Abstract

This article reviews experimental evidence and theoretical constructs that implicate serotonin (5-HT) modulation of defensive behavior within the midbrain periaqueductal gray matter(PAG) in panic disorder. Results obtained with conflict tests in experimental animals indicate that 5-HT enhances anxiety, whereas results with aversive stimulation of the dorsal PAG point to an anxiolytic role of 5-HT. To solve this contradiction, it has been suggested that the emotional states determined by the two paradigms are different. Conflict tests would generate anticipatory anxiety, whereas PAG stimulation would produce fear as evoked by proximal threat.
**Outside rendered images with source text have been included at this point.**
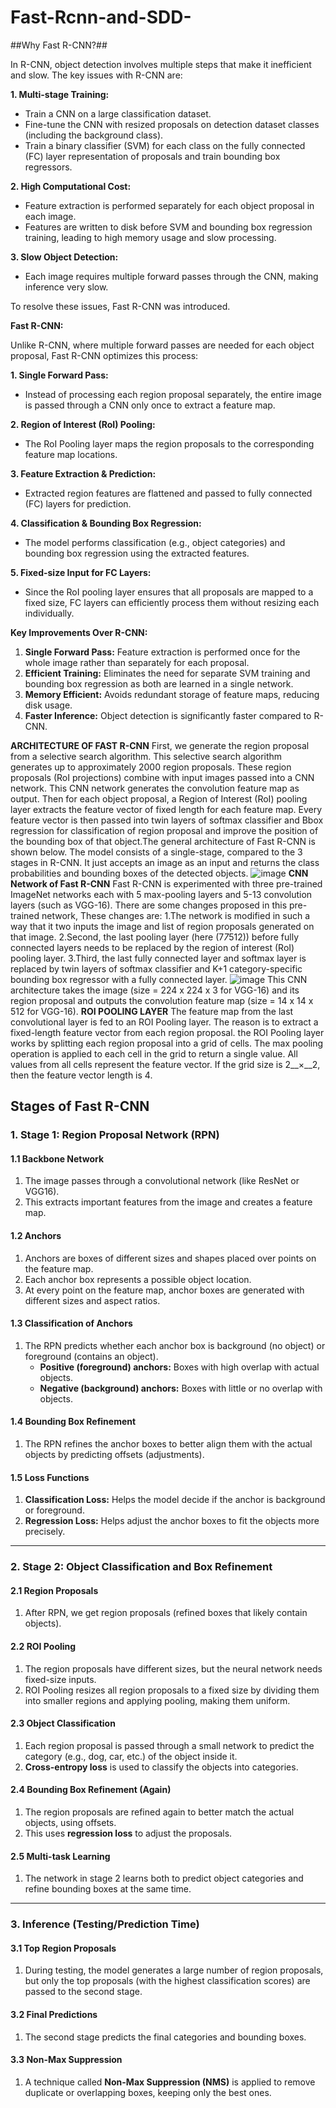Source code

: # Fast-Rcnn-and-SDD-
##Why Fast R-CNN?##

In R-CNN, object detection involves multiple steps that make it inefficient and slow. The key issues with R-CNN are:

**1. Multi-stage Training:**
   - Train a CNN on a large classification dataset.
   - Fine-tune the CNN with resized proposals on detection dataset classes (including the background class).
   - Train a binary classifier (SVM) for each class on the fully connected (FC) layer representation of proposals and train bounding box regressors.

**2. High Computational Cost:**
   - Feature extraction is performed separately for each object proposal in each image.
   - Features are written to disk before SVM and bounding box regression training, leading to high memory usage and slow processing.

**3. Slow Object Detection:**
   - Each image requires multiple forward passes through the CNN, making inference very slow.

To resolve these issues, Fast R-CNN was introduced.

**Fast R-CNN:**

Unlike R-CNN, where multiple forward passes are needed for each object proposal, Fast R-CNN optimizes this process:

**1. Single Forward Pass:**
   - Instead of processing each region proposal separately, the entire image is passed through a CNN only once to extract a feature map.

**2. Region of Interest (RoI) Pooling:**
   - The RoI Pooling layer maps the region proposals to the corresponding feature map locations.

**3. Feature Extraction & Prediction:**
   - Extracted region features are flattened and passed to fully connected (FC) layers for prediction.

**4. Classification & Bounding Box Regression:**
   - The model performs classification (e.g., object categories) and bounding box regression using the extracted features.

**5. Fixed-size Input for FC Layers:**
   - Since the RoI pooling layer ensures that all proposals are mapped to a fixed size, FC layers can efficiently process them without resizing each individually.


**Key Improvements Over R-CNN:**

1. **Single Forward Pass:** Feature extraction is performed once for the whole image rather than separately for each proposal.
2. **Efficient Training:** Eliminates the need for separate SVM training and bounding box regression as both are learned in a single network.
3. **Memory Efficient:** Avoids redundant storage of feature maps, reducing disk usage.
4. **Faster Inference:** Object detection is significantly faster compared to R-CNN.


**ARCHITECTURE OF FAST R-CNN**
First, we generate the region proposal from a selective search algorithm. This selective search algorithm generates up to approximately 2000 region proposals. These region proposals (RoI projections) combine with input images passed into a CNN network. This CNN network generates the convolution feature map as output. Then for each object proposal, a Region of Interest (RoI) pooling layer extracts the feature vector of fixed length for each feature map. Every feature vector is then passed into twin layers of softmax classifier and Bbox regression for classification of region proposal and improve the position of the bounding box of that object.The general architecture of Fast R-CNN is shown below. The model consists of a single-stage, compared to the 3 stages in R-CNN. It just accepts an image as an input and returns the class probabilities and bounding boxes of the detected objects.
![image](https://github.com/user-attachments/assets/9351d8ac-b71f-4f6d-9145-74987fdfcffb)
**CNN Network of Fast R-CNN**
Fast R-CNN is experimented with three pre-trained ImageNet networks each with 5 max-pooling layers and 5-13 convolution layers (such as VGG-16). There are some changes proposed in this pre-trained network, These changes are:
1.The network is modified in such a way that it two inputs the image and list of region proposals generated on that image.
2.Second, the last pooling layer (here (7*7*512)) before fully connected layers needs to be replaced by the region of interest (RoI) pooling layer.
3.Third, the last fully connected layer and softmax layer is replaced by twin layers of softmax classifier and K+1 category-specific bounding box regressor with a fully connected layer.
![image](https://github.com/user-attachments/assets/7fe0ebd7-be6a-43e3-8f70-892ab90d8829)
This CNN architecture takes the image (size = 224 x 224 x 3 for VGG-16) and its region proposal and outputs the convolution feature map (size = 14 x 14 x 512 for VGG-16).
**ROI POOLING LAYER**
The feature map from the last convolutional layer is fed to an ROI Pooling layer. The reason is to extract a fixed-length feature vector from each region proposal.
the ROI Pooling layer works by splitting each region proposal into a grid of cells. The max pooling operation is applied to each cell in the grid to return a single value. All values from all cells represent the feature vector. If the grid size is 2__×__2, then the feature vector length is 4.

## **Stages of Fast R-CNN**

### **1. Stage 1: Region Proposal Network (RPN)**

#### **1.1 Backbone Network**
1. The image passes through a convolutional network (like ResNet or VGG16).
2. This extracts important features from the image and creates a feature map.

#### **1.2 Anchors**
1. Anchors are boxes of different sizes and shapes placed over points on the feature map.
2. Each anchor box represents a possible object location.
3. At every point on the feature map, anchor boxes are generated with different sizes and aspect ratios.

#### **1.3 Classification of Anchors**
1. The RPN predicts whether each anchor box is background (no object) or foreground (contains an object).
   - **Positive (foreground) anchors:** Boxes with high overlap with actual objects.
   - **Negative (background) anchors:** Boxes with little or no overlap with objects.

#### **1.4 Bounding Box Refinement**
1. The RPN refines the anchor boxes to better align them with the actual objects by predicting offsets (adjustments).

#### **1.5 Loss Functions**
1. **Classification Loss:** Helps the model decide if the anchor is background or foreground.
2. **Regression Loss:** Helps adjust the anchor boxes to fit the objects more precisely.

---

### **2. Stage 2: Object Classification and Box Refinement**

#### **2.1 Region Proposals**
1. After RPN, we get region proposals (refined boxes that likely contain objects).

#### **2.2 ROI Pooling**
1. The region proposals have different sizes, but the neural network needs fixed-size inputs.
2. ROI Pooling resizes all region proposals to a fixed size by dividing them into smaller regions and applying pooling, making them uniform.

#### **2.3 Object Classification**
1. Each region proposal is passed through a small network to predict the category (e.g., dog, car, etc.) of the object inside it.
2. **Cross-entropy loss** is used to classify the objects into categories.

#### **2.4 Bounding Box Refinement (Again)**
1. The region proposals are refined again to better match the actual objects, using offsets.
2. This uses **regression loss** to adjust the proposals.

#### **2.5 Multi-task Learning**
1. The network in stage 2 learns both to predict object categories and refine bounding boxes at the same time.

---

### **3. Inference (Testing/Prediction Time)**

#### **3.1 Top Region Proposals**
1. During testing, the model generates a large number of region proposals, but only the top proposals (with the highest classification scores) are passed to the second stage.

#### **3.2 Final Predictions**
1. The second stage predicts the final categories and bounding boxes.

#### **3.3 Non-Max Suppression**
1. A technique called **Non-Max Suppression (NMS)** is applied to remove duplicate or overlapping boxes, keeping only the best ones.





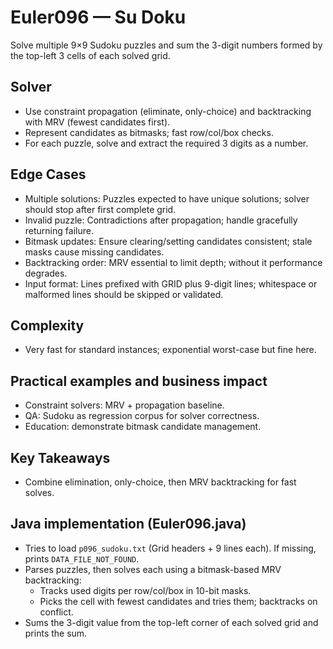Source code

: # Euler096 — Su Doku

Solve multiple 9×9 Sudoku puzzles and sum the 3-digit numbers formed by the top-left 3 cells of each solved grid.

## Solver

- Use constraint propagation (eliminate, only-choice) and backtracking with MRV (fewest candidates first).
- Represent candidates as bitmasks; fast row/col/box checks.
- For each puzzle, solve and extract the required 3 digits as a number.

## Edge Cases
- Multiple solutions: Puzzles expected to have unique solutions; solver should stop after first complete grid.
- Invalid puzzle: Contradictions after propagation; handle gracefully returning failure.
- Bitmask updates: Ensure clearing/setting candidates consistent; stale masks cause missing candidates.
- Backtracking order: MRV essential to limit depth; without it performance degrades.
- Input format: Lines prefixed with GRID plus 9-digit lines; whitespace or malformed lines should be skipped or validated.

## Complexity
- Very fast for standard instances; exponential worst-case but fine here.

## Practical examples and business impact
- Constraint solvers: MRV + propagation baseline.
- QA: Sudoku as regression corpus for solver correctness.
- Education: demonstrate bitmask candidate management.

## Key Takeaways
- Combine elimination, only-choice, then MRV backtracking for fast solves.

## Java implementation (Euler096.java)
- Tries to load `p096_sudoku.txt` (Grid headers + 9 lines each). If missing, prints `DATA_FILE_NOT_FOUND`.
- Parses puzzles, then solves each using a bitmask-based MRV backtracking:
	- Tracks used digits per row/col/box in 10-bit masks.
	- Picks the cell with fewest candidates and tries them; backtracks on conflict.
- Sums the 3-digit value from the top-left corner of each solved grid and prints the sum.
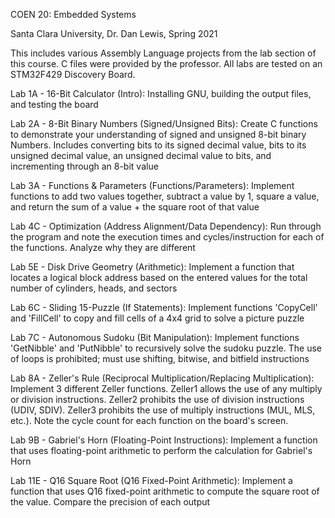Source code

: COEN 20: Embedded Systems

Santa Clara University, Dr. Dan Lewis, Spring 2021

This includes various Assembly Language projects from the lab section of this course. C files were provided by the professor. All labs are tested on an STM32F429 Discovery Board.

Lab 1A - 16-Bit Calculator (Intro): Installing GNU, building the output files, and testing the board

Lab 2A - 8-Bit Binary Numbers (Signed/Unsigned Bits): Create C functions to demonstrate your understanding of signed and unsigned 8-bit binary Numbers. Includes converting bits to its signed decimal value, bits to its unsigned decimal value, an unsigned decimal value to bits, and incrementing through an 8-bit value

Lab 3A - Functions & Parameters (Functions/Parameters): Implement functions to add two values together, subtract a value by 1, square a value, and return the sum of a value + the square root of that value

Lab 4C - Optimization (Address Alignment/Data Dependency): Run through the program and note the execution times and cycles/instruction for each of the functions. Analyze why they are different

Lab 5E - Disk Drive Geometry (Arithmetic): Implement a function that locates a logical block address based on the entered values for the total number of cylinders, heads, and sectors

Lab 6C - Sliding 15-Puzzle (If Statements): Implement functions 'CopyCell' and 'FillCell' to copy and fill cells of a 4x4 grid to solve a picture puzzle

Lab 7C - Autonomous Sudoku (Bit Manipulation): Implement functions 'GetNibble' and 'PutNibble' to recursively solve the sudoku puzzle. The use of loops is prohibited; must use shifting, bitwise, and bitfield instructions

Lab 8A - Zeller's Rule (Reciprocal Multiplication/Replacing Multiplication): Implement 3 different Zeller functions. Zeller1 allows the use of any multiply or division instructions. Zeller2 prohibits the use of division instructions (UDIV, SDIV). Zeller3 prohibits the use of multiply instructions (MUL, MLS, etc.). Note the cycle count for each function on the board's screen.

Lab 9B - Gabriel's Horn (Floating-Point Instructions): Implement a function that uses floating-point arithmetic to perform the calculation for Gabriel's Horn

Lab 11E - Q16 Square Root (Q16 Fixed-Point Arithmetic): Implement a function that uses Q16 fixed-point arithmetic to compute the square root of the value. Compare the precision of each output
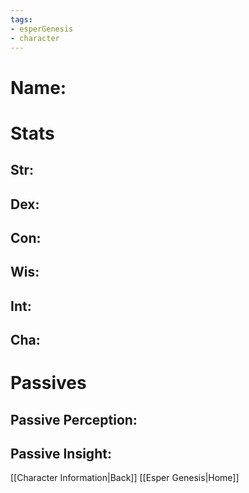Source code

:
 ```yaml
---
tags:
- esperGenesis
- character
---
```

# Name:
# Stats
## Str:
## Dex:
## Con:
## Wis:
## Int:
## Cha:
# Passives
## Passive Perception:
## Passive Insight:
[[Character Information|Back]] [[Esper Genesis|Home]]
Clinically, the former would be related to generalized anxiety while the latter to panic disorder. Thus, 5-HT is supposed to facilitate anxiety, but to inhibit panic. This hypothesis has been tested in the animal model of anxiety and panic named the elevated T-maze and in two procedures of human experimental anxiety applied to healthy volunteers or panic patients. Overall, the obtained results have shown that drugs that enhance 5-HT action increase different indexes of anxiety, but decrease indexes of panic. Drugs that impair 5-HT action had the opposite effects. Thus, so far the predictions derived from the above hypothesis have been fulfilled. The main clinical implications are that a 5-HT deficit in the PAG may participate in the pathophysiology of panic disorder and that an enhancement of 5-HT in the same region mediates the anti-panic action of antidepressant drugs.